Lo stato romeno, tramite la società Minvest, è il primo azionista di questa iniziativa con il 19 per cento. Ma il suo atteggiamento sembra stranamente timido: essere seduti su una montagna che secondo le stime nasconderebbe qualcosa come 300 tonnellate d’oro dovrebbe indurre infatti a prendere in considerazione una partecipazione più consistente. Il contratto di partecipazione dello stato romeno al progetto è coperto da segreto e la Romania sembra essere trattata alla stregua di una repubblica delle banane dagli investitori più loschi.

Altrove in Europa, paesi come Svezia e Norvegia sfruttano l’oro in modo molto attivo. Lo stato svedese, per esempio, ha emesso concessioni sui giacimenti d’oro e si limita a far soldi con imposte, tasse e canoni. Non vi è alcuna agitazione apparente o implicita. La questione è trattata come un normale affare in grado di generare utili e l’industria mineraria rappresenta lo 0,3 per cento del pil del paese. Il rispetto delle normative è assicurato da un rigido controllo, che in Romania manca del tutto.

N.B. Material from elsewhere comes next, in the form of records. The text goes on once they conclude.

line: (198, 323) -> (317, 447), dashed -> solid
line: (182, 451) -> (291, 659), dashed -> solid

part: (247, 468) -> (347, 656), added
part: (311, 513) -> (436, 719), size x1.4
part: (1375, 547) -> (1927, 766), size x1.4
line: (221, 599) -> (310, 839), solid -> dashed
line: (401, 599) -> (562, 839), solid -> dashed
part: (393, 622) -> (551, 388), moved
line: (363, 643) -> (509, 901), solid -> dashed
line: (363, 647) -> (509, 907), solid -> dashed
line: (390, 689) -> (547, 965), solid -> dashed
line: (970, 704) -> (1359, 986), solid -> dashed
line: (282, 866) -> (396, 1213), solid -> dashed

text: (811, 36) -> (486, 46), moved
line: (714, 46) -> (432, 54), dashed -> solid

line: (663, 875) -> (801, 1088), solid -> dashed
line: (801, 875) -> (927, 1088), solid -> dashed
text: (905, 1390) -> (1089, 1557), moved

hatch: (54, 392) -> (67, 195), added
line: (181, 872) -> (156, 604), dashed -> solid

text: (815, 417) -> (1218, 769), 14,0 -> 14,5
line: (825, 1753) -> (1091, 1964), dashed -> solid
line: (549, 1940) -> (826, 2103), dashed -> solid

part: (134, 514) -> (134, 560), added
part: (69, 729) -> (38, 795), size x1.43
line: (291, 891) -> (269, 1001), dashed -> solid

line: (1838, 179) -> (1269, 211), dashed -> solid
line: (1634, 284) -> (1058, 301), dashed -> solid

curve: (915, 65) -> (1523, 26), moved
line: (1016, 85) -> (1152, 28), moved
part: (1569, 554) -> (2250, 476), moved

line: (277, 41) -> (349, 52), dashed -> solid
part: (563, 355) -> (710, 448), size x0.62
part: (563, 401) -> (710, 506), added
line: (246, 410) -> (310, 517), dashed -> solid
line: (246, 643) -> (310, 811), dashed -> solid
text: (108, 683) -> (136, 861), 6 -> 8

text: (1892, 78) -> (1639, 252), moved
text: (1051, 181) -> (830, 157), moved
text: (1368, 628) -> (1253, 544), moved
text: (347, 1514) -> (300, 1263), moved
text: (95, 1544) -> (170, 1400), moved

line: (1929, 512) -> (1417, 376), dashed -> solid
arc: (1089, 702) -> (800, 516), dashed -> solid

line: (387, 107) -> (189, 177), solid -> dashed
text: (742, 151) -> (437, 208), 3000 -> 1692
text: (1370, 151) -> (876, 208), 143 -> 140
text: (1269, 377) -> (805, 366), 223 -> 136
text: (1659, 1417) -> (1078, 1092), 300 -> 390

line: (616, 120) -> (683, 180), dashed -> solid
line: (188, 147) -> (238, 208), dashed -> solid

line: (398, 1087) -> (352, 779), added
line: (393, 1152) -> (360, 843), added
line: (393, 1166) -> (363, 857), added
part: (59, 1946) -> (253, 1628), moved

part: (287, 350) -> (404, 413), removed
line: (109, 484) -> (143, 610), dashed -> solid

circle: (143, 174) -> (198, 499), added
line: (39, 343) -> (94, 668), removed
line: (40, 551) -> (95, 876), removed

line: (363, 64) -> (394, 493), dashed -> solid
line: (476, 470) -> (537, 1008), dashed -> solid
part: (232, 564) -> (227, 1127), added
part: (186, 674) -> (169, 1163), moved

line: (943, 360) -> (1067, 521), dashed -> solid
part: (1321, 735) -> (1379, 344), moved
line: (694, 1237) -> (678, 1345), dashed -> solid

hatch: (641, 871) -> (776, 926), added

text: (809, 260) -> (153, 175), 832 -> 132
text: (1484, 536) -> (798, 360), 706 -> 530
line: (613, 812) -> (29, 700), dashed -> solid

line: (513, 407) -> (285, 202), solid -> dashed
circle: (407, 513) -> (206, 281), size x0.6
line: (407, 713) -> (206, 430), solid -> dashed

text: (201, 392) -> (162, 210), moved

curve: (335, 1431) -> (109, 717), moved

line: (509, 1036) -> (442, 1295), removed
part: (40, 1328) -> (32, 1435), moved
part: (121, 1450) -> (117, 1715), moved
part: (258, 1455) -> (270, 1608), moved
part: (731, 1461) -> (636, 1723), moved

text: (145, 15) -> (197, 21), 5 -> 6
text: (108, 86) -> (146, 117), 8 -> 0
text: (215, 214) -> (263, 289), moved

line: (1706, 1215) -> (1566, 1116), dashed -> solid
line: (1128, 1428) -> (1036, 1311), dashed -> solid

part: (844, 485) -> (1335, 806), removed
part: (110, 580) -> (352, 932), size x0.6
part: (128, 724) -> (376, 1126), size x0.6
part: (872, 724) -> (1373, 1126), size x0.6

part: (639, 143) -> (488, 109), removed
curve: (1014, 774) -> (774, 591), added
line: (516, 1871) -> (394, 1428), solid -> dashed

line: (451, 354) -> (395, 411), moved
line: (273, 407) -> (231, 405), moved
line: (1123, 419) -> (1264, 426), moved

La posta in gioco è la corsa all’oro. Il progetto Roşia Montană promette ricavi per un valore superiore ai 16 miliardi di dollari in 16 anni. Ma se l’investitore canadese fosse estromesso potrebbe chiedere allo stato romeno risarcimenti colossali. Roşia Montană rischia di diventare una città fantasma: oltre l’80 per cento degli edifici appartiene ormai a Gold Corporation. Le vestigia archeologiche, situate in luoghi difficilmente accessibili, non bastano ad attirare turisti. La popolazione locale non ha molte opportunità sul mercato del lavoro, né capitali da investire. I pochi alberghi della zona sono scadenti e la cittadina, con tutte queste polemiche e controversie, è tutt’altro che invitante. (traduzione di Anna Bissanti)

Il progetto

Lavoro e conflitto d’interesse

“Il presidente Traian Băsescu ha annunciato che la realizzazione di questo progetto è più necessaria che mai perché il paese deve raddoppiare le proprie riserve in oro, e porterebbe alla creazione di nuovi posti di lavoro”, riferisce Evenimentul Zilei. Il quotidiano passa in rassegna le molte modalità con le quali lo stato romeno potrebbe guadagnare con questo progetto, che richiede un investimento da parte dei canadesi pari a quasi 700 milioni di euro. Oltre agli 1,2 miliardi di euro ricavabili direttamente con dividendi, tasse e imposte, il progetto porterebbe alla creazione di posti di lavoro e a un indotto quantificabile in 1,7 miliardi di euro. Ma il quotidiano si chiede “che ne sarà dei potenziali conflitti di interesse tra lo stato-azionista e lo stato-autorità, incaricato di garantire il rispetto delle regole?”